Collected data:
#####

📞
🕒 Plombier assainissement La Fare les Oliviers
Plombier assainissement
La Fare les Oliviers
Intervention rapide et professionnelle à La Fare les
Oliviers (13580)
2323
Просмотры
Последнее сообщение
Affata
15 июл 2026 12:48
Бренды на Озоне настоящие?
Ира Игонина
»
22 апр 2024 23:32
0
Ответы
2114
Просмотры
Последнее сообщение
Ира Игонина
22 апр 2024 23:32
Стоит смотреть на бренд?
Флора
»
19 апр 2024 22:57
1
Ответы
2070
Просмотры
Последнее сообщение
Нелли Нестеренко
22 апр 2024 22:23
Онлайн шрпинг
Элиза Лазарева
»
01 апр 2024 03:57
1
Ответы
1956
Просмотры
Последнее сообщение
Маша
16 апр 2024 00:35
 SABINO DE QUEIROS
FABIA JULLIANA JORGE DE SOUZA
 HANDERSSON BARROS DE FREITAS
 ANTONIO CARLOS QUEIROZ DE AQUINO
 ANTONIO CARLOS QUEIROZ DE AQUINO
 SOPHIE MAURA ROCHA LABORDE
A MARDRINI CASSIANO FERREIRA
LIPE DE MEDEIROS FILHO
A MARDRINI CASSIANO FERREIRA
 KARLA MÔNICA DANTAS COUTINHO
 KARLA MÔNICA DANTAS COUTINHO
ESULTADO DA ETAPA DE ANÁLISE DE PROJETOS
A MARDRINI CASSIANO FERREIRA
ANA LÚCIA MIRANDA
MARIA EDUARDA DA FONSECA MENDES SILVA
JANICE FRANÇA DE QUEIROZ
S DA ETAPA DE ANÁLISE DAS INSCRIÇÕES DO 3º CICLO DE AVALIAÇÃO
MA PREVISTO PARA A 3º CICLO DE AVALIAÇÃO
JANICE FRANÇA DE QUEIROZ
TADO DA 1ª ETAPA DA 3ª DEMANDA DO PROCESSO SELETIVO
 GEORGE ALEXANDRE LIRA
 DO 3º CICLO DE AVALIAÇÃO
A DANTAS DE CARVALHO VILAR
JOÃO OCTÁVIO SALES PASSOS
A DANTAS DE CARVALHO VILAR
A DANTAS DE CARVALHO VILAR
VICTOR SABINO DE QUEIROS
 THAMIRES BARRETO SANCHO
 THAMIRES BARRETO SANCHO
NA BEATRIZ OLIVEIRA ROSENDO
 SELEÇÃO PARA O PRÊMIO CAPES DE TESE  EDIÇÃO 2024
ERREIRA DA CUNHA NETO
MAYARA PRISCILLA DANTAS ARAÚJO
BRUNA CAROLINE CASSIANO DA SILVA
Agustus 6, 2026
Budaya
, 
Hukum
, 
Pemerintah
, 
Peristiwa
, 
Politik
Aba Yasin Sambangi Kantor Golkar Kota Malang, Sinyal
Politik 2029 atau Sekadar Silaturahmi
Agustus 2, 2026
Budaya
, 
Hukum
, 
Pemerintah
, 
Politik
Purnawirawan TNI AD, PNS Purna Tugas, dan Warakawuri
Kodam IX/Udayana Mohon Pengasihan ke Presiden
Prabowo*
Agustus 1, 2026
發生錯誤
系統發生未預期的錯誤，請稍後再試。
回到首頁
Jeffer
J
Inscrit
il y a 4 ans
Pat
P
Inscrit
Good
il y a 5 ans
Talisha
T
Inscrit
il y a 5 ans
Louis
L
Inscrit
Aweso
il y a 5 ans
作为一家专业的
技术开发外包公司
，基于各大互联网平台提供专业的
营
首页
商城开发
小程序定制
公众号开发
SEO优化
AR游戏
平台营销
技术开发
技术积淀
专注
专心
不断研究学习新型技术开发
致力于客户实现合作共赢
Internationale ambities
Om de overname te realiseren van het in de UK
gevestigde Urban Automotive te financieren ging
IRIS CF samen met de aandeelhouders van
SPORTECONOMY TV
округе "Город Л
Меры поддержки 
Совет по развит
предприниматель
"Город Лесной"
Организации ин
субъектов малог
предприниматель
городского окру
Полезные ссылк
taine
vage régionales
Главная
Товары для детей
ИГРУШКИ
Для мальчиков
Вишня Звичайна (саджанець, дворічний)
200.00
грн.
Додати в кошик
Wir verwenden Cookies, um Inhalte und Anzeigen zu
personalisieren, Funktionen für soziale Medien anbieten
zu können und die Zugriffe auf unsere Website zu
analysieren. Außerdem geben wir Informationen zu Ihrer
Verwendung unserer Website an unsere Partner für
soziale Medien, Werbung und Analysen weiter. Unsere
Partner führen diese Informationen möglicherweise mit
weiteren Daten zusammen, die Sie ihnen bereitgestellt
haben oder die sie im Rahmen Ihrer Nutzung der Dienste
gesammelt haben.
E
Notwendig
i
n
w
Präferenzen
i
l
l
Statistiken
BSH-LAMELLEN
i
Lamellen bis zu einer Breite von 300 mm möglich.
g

#####

Description of the task: Report each line of the entries above that contains the string "PARA", copying the whole line. Matches must have the same case.

Problem solution:
MA PREVISTO PARA A 3º CICLO DE AVALIAÇÃO
 SELEÇÃO PARA O PRÊMIO CAPES DE TESE  EDIÇÃO 2024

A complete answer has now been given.